WTI for June delivery settled at a 68-cent premium to the July contract. A market in which short-term supplies cost more than later deliveries is said to be in backwardation.
The U.S. Environmental Protection Agency took the first formal step toward requiring oil and gas drillers to disclose the chemicals they use in hydraulic fracturing, or fracking. The agency could require companies to give the government details on what’s being used to break apart shale rock and release trapped oil and gas, according to a notice today on Reginfo.gov. The EPA said it isn’t committing to a specific regulatory outcome.

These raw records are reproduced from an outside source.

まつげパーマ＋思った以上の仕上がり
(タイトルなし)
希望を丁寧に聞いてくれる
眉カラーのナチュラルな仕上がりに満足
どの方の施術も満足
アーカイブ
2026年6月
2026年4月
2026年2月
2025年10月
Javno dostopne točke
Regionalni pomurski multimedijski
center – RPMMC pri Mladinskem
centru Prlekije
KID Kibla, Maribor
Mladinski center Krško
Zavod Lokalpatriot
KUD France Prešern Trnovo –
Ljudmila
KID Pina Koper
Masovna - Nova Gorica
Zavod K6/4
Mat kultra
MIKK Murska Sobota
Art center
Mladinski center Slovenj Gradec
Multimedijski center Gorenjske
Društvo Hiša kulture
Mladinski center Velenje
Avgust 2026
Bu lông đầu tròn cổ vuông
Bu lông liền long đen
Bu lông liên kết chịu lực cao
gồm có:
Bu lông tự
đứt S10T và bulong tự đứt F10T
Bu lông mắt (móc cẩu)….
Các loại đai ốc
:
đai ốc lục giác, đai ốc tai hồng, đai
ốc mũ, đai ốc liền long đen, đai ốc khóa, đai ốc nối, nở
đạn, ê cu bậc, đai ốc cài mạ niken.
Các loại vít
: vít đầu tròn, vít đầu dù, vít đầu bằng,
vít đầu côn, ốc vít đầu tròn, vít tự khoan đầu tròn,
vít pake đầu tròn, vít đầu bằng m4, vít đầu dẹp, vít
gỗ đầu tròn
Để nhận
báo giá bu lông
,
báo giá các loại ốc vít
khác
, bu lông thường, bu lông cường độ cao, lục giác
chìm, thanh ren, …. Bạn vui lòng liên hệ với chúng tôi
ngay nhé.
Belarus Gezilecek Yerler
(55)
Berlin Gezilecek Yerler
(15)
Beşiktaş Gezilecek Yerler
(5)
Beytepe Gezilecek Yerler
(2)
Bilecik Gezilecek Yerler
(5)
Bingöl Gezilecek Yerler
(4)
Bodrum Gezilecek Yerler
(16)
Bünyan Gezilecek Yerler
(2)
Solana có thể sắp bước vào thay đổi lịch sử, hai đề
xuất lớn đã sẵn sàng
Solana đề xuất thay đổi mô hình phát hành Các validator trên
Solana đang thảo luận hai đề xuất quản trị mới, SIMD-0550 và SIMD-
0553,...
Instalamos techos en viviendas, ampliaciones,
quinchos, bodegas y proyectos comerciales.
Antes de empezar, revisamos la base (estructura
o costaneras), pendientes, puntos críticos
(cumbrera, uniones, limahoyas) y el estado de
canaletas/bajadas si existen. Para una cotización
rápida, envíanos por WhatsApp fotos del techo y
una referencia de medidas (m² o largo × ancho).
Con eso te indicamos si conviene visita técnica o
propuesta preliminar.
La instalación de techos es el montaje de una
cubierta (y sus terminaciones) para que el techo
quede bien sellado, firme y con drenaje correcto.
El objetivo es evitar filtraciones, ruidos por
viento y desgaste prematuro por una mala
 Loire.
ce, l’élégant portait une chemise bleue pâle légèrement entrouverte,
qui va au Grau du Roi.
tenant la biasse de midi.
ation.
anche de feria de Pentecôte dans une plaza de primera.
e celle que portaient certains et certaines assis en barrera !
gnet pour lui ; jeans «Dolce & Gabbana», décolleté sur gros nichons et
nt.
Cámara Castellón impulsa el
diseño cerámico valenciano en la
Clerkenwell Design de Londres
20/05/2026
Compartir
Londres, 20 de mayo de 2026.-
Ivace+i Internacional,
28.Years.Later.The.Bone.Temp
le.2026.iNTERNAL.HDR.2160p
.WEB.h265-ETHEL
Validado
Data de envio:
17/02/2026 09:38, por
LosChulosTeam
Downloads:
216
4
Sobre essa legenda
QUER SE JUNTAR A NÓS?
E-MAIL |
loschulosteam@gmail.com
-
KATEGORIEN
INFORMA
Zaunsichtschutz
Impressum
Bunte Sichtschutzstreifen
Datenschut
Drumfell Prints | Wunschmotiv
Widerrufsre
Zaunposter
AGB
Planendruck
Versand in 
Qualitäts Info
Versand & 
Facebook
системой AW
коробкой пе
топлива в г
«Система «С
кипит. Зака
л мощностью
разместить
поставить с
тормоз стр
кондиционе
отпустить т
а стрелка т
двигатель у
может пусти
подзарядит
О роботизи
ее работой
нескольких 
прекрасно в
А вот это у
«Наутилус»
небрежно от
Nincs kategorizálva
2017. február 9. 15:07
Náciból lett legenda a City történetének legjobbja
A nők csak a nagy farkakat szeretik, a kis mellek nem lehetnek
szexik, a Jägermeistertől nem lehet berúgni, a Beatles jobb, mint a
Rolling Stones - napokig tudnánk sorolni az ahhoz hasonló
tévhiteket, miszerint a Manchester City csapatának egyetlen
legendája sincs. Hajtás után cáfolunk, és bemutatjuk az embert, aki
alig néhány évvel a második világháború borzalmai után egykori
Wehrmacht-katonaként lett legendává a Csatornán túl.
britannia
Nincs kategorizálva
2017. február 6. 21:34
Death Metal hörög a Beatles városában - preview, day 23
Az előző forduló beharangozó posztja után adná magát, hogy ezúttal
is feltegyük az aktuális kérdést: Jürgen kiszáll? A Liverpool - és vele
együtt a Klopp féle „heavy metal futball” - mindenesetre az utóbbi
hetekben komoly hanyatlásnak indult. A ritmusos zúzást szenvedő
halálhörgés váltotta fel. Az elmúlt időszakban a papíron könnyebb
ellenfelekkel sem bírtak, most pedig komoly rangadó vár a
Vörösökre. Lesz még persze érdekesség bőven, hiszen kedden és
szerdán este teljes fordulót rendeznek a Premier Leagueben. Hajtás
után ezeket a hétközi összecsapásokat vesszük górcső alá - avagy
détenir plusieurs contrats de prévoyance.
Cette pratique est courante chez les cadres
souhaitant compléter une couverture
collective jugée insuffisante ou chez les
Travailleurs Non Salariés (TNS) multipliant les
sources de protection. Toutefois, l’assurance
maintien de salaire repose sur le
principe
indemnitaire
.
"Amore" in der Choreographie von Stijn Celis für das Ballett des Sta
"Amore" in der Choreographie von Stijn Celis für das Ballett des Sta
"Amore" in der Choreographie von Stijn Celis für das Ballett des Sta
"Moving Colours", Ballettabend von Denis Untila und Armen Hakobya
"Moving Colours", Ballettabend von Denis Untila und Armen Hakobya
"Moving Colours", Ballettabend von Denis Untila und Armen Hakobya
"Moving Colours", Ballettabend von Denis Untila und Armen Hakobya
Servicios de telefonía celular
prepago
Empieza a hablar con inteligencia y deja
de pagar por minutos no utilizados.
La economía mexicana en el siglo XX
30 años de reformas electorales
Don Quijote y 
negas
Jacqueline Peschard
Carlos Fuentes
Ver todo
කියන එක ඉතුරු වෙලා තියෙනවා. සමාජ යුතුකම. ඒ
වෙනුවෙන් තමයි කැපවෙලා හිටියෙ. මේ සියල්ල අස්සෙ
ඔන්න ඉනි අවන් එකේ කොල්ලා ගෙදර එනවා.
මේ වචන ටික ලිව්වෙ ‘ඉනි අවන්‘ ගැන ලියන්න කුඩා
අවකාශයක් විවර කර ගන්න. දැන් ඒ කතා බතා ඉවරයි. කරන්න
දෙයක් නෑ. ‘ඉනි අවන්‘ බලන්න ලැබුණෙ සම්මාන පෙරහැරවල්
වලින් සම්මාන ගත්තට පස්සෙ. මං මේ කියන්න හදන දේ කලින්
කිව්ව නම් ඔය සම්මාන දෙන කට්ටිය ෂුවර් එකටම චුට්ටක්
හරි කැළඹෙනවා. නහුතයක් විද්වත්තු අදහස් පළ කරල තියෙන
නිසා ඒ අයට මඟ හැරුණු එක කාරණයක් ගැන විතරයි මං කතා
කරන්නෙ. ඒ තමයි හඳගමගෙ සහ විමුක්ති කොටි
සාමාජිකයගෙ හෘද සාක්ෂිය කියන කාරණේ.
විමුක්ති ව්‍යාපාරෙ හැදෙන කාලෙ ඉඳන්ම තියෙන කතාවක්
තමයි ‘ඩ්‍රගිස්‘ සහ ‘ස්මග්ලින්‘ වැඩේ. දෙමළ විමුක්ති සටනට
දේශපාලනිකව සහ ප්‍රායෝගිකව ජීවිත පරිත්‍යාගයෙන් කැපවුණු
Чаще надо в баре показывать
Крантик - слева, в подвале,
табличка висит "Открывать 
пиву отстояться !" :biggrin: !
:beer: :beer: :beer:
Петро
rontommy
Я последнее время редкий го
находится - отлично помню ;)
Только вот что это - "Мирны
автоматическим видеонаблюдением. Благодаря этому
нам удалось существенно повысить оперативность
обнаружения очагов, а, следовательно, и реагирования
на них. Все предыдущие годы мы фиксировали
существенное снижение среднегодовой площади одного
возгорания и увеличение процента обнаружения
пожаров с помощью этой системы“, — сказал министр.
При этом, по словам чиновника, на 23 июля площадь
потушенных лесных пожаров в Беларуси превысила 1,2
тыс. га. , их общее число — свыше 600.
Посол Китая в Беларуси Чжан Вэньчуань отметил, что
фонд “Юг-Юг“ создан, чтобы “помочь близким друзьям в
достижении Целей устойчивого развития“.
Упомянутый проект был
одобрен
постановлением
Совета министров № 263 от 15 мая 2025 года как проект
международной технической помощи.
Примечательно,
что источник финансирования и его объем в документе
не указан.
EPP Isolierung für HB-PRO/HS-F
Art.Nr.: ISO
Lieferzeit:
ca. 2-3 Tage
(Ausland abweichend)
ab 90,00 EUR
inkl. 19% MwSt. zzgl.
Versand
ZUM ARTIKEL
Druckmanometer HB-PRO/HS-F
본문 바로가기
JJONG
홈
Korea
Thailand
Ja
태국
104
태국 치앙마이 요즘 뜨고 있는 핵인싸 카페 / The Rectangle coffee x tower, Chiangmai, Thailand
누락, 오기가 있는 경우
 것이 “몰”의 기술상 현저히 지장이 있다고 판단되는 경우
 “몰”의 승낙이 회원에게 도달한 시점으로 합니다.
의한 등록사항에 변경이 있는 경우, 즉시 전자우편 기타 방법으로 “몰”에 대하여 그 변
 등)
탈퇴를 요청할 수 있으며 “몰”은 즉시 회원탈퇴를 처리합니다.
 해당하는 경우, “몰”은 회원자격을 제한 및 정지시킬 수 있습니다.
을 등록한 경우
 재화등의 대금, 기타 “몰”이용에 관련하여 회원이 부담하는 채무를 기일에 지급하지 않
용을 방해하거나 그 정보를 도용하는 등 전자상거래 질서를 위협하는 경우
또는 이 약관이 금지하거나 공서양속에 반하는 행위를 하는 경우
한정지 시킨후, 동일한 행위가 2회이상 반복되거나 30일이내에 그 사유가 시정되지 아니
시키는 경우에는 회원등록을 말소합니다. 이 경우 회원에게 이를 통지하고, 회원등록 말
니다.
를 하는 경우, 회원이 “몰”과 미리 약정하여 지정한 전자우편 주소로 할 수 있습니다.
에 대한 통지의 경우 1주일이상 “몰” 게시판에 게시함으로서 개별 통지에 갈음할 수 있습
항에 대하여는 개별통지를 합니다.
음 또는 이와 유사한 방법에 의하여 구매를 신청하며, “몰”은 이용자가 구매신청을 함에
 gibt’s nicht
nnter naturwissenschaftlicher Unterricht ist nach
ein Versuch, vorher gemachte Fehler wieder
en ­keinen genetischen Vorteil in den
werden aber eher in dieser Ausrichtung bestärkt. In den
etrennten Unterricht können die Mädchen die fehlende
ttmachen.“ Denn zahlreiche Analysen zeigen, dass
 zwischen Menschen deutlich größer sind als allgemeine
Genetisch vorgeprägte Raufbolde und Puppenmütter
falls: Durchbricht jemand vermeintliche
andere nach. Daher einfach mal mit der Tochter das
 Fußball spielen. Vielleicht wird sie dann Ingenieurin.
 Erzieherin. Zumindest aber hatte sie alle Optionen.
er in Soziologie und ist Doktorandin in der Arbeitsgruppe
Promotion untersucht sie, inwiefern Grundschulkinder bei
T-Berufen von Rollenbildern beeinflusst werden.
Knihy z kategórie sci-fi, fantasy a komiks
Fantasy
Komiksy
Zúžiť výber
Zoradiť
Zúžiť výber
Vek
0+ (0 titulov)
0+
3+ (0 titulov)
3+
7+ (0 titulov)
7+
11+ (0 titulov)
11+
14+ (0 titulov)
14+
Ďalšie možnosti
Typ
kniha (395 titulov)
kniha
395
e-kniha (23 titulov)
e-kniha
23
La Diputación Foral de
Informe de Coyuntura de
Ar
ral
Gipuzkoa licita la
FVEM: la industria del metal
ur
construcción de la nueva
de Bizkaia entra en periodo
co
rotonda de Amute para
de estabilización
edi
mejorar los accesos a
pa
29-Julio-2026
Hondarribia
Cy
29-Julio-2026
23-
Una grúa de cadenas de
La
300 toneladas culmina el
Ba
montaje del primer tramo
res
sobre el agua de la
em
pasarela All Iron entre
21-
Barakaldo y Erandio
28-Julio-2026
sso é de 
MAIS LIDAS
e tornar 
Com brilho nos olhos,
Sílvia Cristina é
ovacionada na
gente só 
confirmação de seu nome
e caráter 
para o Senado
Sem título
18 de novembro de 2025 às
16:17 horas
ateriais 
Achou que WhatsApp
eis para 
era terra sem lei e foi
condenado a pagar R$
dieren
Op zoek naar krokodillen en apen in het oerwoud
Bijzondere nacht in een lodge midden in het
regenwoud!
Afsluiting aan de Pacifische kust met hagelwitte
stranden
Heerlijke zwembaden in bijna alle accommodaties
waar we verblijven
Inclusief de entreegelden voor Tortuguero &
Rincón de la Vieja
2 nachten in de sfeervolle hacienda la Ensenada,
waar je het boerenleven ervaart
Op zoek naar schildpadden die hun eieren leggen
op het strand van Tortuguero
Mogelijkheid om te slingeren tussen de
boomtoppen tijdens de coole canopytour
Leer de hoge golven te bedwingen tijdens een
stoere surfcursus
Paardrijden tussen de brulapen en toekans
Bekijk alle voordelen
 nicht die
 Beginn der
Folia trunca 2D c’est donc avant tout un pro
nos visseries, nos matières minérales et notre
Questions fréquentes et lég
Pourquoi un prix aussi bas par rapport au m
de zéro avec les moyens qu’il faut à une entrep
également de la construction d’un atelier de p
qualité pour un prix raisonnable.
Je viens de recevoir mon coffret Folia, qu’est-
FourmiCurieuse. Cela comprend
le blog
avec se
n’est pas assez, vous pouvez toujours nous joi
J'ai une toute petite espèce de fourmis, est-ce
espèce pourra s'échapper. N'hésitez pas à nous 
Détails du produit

U.S. crude production climbed to 8.36 million barrels a day in the week ended April 18, the most since 1988 as a combination of fracking and horizontal drilling, EIA data show.
Putin’s trip to Sevastopol came hours after he watched tanks rumbling across Red Square in Moscow to commemorate the Soviet victory over the Nazis in World War II.
“Any hopes that the situation was going to calm down are evaporating” after Putin’s provocative move, said Bob Yawger, director of the futures division at Mizuho Securities USA Inc. in New York.
Amid the rising tension in Ukraine, the 28 EU nations are preparing to impose sanctions on some Russian companies, and a list of targets may be approved by foreign ministers as soon as May 12, according to the two officials from member countries, who spoke in Washington on condition they not be identified because of the sensitivity of the issue.
Implied volatility for at-the-money WTI options expiring in July was 15.3 percent, up from 15.2 percent yesterday, data compiled by Bloomberg showed.
Electronic trading volume on the Nymex was 494,221 contracts at 2:58 p.m. It totaled 551,072 contracts yesterday, 2.6 percent above the three-month average. Open interest was 1.64 million contracts.